Je ressens un mélange de frayeur, de tendresse et de compassion. Je trouve cela effrayant car ce n'est objectivement pas joli mais ça raconte aussi l'histoire de quelqu'un qui a passé son temps à se faire gonfler, tirer, pour ne pas avoir de rides et qui perd de vue que ce n'est pas joli. C'est également choquant car ce sont souvent des images de parodie de la femme : des pommettes trop projetées, des seins trop volumineux, etc. Comme je l'explique dans le livre, je suis chirurgienne mais également patiente. J'ai donc de la tendresse et de la compassion pour les victimes de la chirurgie esthétique car je les vois comme mes frères et mes soeurs. Ces personnes préfèrent souvent ressembler à ce qu'elles sont aujourd'hui plutôt que de ressembler à ce qu'elles auraient pu être si elles n'avaient subi aucune intervention.
Un bon chirurgien esthétique doit refuser des patients?
Un chirurgien refuse des demandes dans son propre intérêt. Quand on voit arriver un patient un peu agressif avec une demande irréaliste, globalement, on ne va pas l'opérer. On sait qu'on arrivera pas à contenter cette personne et qu'elle sera furieuse après l'opération.
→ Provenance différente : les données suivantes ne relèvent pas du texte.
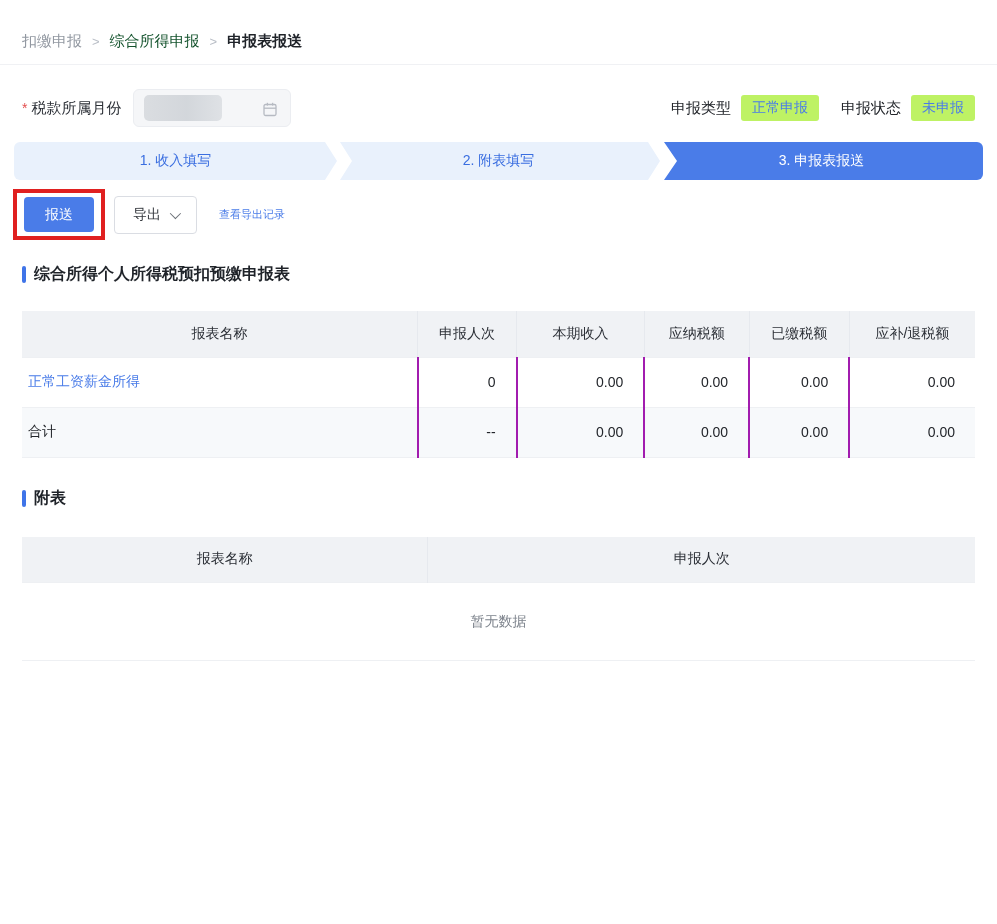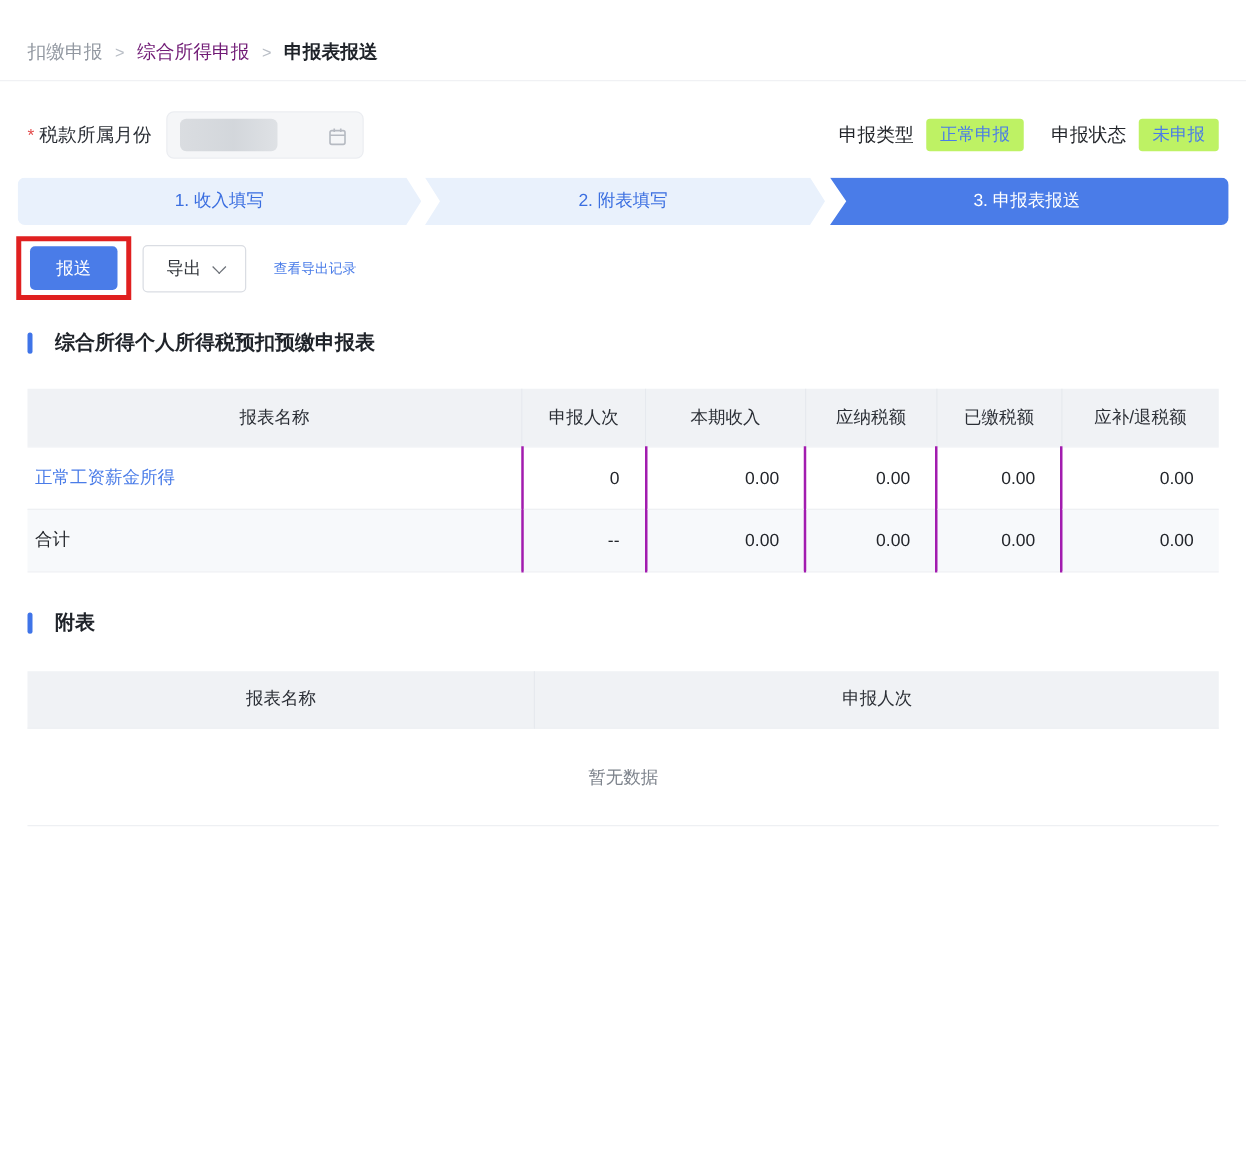"综合所得申报" .crumb-link { color: #701a75 -> #14532d }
Donnez-vous votre avis quand les patients viennent vous voir?
Je peux dire à une patiente qui veut se faire poser de grosses prothèses mammaires qu'elle ne pourra plus acheter un haut et un bas de maillot de même taille, je peux lui expliquer les conséquences de son opération dans sa vie de tous les jours. Mais en aucun cas, je ne peux lui dire que, personnellement, je trouve que de trop grosses prothèses alourdissent la silhouette. Ce n'est pas à moi de faire la police des goûts. Je suis une technicienne, je dois faire au mieux dans l'intérêt de mes patients. Mon rôle n'est pas de décider ce qui est bien pour les autres, juste de les rendre heureux après l'opération.
Durant longtemps, Kylie Jenner avait nié s'être fait gonfler les lèvres... avant d'avouer.
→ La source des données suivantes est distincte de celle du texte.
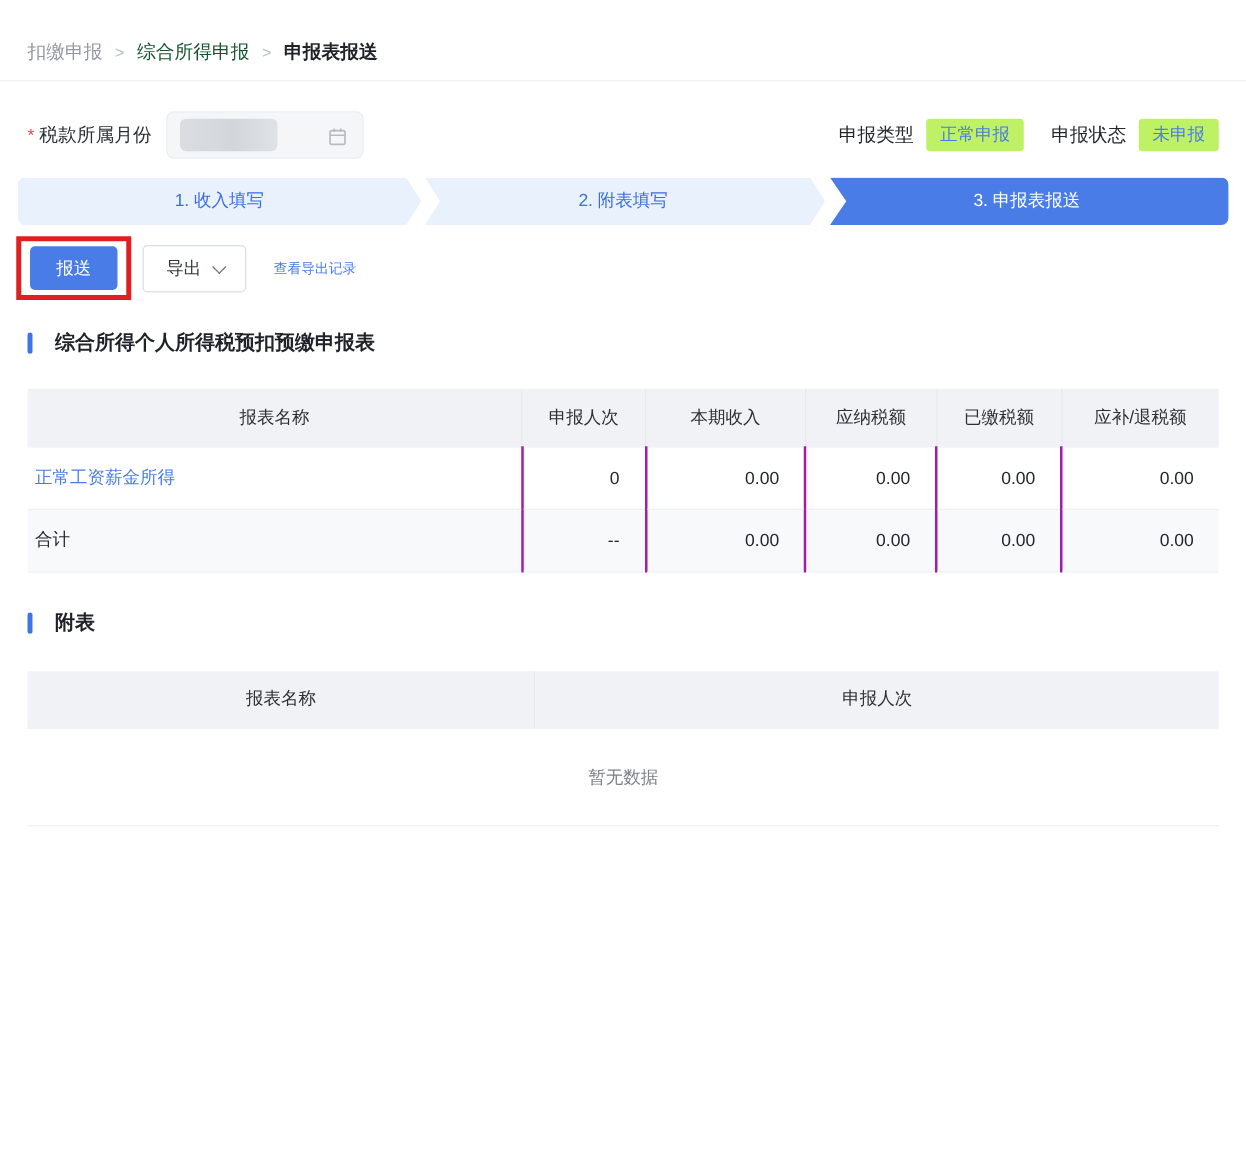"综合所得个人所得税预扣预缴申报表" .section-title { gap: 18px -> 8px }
Pourquoi certaines personnes n'assument pas avoir fait de la chirurgie esthétique?
Parce que la chirurgie esthétique, c'est un jeu avec la vérité et l'identité. Certaines femmes qui ont choisi une augmentation mammaire ont l'impression que si les autres savent qu'elles ont des prothèses, ils trouveront qu'elles ont de jolies prothèses, pas des jolis seins. Si tel est le cas, l'opération peut ne pas être réparatrice pour elles. Dans leur esprit, elles ont raison de mentir. Je comprends qu'elles ne disent pas la vérité, d'autant qu'elles ne sont pas obligées de la dire. Précisons aussi qu'il y a des patients qui assument le fait d'avoir fait de la chirurgie esthétique. Dans ces cas-là, cela devient une revendication.
Pensez-vous que la chirurgie plastique a une mauvaise image?
Elle a une image négative, une image de faiblesse. Une personne qui a eu recours à la chirurgie esthétique est vu comme quelqu'un de faible puisqu'il n'a pas été capable de s'assumer tel qu'il était. La chirurgie plastique a également une image bling-bling puisqu'on dépense de l'argent pour s'occuper de son corps.
Le grand public est généralement plus clément avec une personne qui succombe à la chirurgie esthétique après un cancer ou un accident.
Pourtant, c'est la même facette de notre métier. Lorsque les gens différencient les deux, c'est qu'ils valorisent l'injustice liée à la maladie ou l'accident par rapport à l'injustice des gènes. Une femme qui viendrait se faire augmenter les seins après un cancer a quelque chose de plus légitime à leurs yeux qu'une femme qui veut se faire augmenter les seins car elle en a peu. Mais est-ce vraiment le cas?
Isabelle Sarfati, Histoires plastiques, Editions Stock, 2018.